### Instruction
Report each line in the rows below that contains the string "requestors". Letter case matters.

### Source material
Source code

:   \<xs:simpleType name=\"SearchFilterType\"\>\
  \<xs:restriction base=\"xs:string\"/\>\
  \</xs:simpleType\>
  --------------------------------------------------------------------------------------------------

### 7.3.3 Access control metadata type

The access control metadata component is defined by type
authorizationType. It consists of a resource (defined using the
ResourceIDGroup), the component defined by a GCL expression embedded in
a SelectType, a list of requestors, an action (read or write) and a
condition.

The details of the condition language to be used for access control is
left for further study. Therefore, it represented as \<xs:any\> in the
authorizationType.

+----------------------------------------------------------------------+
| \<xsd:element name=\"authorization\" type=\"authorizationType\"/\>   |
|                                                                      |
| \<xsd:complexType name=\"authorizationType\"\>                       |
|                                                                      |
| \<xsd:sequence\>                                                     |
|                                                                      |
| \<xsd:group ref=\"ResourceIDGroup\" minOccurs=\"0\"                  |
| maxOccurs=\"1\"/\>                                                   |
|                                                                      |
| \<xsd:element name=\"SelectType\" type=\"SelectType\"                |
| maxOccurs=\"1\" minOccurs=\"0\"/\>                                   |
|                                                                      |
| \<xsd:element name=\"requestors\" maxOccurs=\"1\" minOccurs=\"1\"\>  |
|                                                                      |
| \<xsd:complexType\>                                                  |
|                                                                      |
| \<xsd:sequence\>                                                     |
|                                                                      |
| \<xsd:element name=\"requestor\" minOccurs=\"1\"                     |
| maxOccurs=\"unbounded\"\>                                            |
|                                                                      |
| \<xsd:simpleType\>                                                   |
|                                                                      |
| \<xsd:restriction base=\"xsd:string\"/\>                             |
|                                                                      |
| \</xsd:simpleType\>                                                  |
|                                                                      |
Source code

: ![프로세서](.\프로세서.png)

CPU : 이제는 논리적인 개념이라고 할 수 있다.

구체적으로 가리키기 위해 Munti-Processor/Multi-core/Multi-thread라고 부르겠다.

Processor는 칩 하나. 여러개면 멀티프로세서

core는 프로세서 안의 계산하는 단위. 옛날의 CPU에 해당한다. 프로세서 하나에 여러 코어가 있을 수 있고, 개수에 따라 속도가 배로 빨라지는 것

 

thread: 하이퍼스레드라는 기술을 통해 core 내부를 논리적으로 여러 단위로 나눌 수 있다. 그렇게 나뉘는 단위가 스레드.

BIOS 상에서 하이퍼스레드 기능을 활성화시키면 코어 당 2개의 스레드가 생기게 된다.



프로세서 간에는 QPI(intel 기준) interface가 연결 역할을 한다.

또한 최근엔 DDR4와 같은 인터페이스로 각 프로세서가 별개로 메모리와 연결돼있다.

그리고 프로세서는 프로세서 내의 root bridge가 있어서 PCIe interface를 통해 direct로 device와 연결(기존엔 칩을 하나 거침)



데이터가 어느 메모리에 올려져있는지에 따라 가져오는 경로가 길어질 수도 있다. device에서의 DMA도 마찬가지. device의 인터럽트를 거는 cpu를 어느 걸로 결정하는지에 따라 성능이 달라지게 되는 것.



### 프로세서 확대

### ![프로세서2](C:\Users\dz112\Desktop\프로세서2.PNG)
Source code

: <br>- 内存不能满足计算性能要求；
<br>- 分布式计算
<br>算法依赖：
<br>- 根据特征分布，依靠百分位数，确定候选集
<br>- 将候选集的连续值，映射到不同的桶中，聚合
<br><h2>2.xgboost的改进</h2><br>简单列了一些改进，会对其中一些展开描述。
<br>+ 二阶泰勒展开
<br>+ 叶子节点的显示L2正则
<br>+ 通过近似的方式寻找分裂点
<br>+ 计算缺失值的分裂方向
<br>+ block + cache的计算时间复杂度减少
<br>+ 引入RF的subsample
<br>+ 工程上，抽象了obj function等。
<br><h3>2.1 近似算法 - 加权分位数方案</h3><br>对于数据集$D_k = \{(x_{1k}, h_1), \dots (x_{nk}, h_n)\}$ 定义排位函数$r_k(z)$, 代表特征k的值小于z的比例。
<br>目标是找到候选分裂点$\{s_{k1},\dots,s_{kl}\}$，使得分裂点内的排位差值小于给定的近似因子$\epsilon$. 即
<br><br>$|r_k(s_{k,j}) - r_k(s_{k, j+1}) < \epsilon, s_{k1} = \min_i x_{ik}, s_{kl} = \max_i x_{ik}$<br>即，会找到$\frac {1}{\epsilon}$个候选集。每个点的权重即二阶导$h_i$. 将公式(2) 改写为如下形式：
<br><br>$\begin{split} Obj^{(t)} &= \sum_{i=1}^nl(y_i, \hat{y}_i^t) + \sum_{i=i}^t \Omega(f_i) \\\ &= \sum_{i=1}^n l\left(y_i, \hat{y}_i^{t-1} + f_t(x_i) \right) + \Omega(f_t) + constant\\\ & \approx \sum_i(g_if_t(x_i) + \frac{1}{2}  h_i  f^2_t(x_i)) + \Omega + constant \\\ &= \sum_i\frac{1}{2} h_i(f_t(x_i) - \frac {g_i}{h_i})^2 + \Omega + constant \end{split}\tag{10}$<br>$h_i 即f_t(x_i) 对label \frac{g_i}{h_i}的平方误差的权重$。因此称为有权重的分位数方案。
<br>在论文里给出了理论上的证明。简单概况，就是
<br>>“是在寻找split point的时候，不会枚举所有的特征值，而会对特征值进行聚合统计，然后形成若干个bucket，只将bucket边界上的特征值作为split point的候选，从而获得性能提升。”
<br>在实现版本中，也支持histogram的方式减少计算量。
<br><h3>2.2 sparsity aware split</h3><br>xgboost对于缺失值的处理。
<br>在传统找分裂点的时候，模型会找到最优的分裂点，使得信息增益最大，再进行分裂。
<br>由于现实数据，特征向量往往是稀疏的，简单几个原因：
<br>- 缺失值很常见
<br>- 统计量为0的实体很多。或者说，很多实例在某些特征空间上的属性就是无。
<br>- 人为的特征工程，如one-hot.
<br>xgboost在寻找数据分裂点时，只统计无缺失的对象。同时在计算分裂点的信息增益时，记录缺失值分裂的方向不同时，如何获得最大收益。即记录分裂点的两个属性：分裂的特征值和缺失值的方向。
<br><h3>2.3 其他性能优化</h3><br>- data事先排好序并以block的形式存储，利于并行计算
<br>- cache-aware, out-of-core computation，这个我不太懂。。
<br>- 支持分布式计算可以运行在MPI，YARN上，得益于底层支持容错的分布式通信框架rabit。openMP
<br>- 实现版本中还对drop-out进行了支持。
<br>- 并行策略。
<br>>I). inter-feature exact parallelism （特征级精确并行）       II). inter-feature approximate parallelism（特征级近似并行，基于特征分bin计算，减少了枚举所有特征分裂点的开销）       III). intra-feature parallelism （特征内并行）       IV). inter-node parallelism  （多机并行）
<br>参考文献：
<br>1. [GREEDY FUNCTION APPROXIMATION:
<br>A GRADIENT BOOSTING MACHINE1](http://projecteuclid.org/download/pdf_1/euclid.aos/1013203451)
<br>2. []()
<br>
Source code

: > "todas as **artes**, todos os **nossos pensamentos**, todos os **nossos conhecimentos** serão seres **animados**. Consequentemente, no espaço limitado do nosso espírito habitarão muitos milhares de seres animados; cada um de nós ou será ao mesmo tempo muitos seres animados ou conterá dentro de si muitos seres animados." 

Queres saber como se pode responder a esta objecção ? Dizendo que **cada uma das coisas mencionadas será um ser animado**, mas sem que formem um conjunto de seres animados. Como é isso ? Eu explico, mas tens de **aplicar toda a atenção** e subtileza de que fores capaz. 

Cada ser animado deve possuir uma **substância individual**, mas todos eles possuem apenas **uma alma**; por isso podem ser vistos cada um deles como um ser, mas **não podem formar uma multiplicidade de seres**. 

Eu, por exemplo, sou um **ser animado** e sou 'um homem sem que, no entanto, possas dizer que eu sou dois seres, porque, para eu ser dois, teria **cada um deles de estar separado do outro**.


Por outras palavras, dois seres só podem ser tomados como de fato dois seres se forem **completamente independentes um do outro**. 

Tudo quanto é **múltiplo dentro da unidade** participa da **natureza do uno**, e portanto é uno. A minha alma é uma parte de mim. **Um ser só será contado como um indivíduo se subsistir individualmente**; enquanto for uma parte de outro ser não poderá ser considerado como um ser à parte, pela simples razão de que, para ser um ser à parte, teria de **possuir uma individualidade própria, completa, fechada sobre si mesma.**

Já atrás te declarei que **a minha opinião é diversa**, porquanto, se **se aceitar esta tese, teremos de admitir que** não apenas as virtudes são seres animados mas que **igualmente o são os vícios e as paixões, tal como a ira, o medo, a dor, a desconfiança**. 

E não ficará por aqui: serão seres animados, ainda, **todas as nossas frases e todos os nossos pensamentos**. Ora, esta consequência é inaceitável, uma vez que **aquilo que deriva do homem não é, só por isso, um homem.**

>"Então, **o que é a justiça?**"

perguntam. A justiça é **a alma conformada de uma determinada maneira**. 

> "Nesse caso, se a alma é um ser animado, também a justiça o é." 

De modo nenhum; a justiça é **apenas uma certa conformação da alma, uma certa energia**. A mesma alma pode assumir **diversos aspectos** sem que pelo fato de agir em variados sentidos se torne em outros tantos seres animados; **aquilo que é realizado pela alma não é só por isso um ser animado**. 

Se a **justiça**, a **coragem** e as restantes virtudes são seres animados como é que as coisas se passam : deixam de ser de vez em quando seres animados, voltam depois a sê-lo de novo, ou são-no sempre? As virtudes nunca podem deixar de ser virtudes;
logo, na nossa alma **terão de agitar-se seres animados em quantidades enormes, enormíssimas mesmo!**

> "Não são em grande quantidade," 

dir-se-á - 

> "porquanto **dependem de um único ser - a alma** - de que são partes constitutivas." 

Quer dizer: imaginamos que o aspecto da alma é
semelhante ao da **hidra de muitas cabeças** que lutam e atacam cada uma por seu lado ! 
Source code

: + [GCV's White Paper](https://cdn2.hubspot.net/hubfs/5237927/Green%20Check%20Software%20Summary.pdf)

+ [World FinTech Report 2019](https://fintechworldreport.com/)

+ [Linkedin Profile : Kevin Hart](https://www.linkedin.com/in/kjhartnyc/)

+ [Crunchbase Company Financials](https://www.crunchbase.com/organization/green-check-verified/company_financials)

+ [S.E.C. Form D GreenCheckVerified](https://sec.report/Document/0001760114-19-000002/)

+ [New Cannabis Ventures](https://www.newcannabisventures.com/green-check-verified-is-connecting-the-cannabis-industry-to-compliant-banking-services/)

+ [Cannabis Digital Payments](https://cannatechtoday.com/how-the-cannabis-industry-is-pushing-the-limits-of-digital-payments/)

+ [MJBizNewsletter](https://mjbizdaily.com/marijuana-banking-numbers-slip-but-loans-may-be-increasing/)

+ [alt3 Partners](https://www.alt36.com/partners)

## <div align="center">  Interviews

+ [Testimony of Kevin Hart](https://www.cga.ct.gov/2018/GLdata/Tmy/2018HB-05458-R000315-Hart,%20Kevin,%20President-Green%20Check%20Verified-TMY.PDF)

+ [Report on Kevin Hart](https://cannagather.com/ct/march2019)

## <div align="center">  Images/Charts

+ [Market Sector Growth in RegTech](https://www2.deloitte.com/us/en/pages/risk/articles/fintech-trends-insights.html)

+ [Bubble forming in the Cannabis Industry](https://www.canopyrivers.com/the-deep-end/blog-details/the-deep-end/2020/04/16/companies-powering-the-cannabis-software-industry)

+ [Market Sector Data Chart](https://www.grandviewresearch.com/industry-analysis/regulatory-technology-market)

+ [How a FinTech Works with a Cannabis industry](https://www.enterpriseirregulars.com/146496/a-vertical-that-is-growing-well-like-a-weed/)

### Answer space
a SelectType, a list of requestors, an action (read or write) and a
| \<xsd:element name=\"requestors\" maxOccurs=\"1\" minOccurs=\"1\"\>  |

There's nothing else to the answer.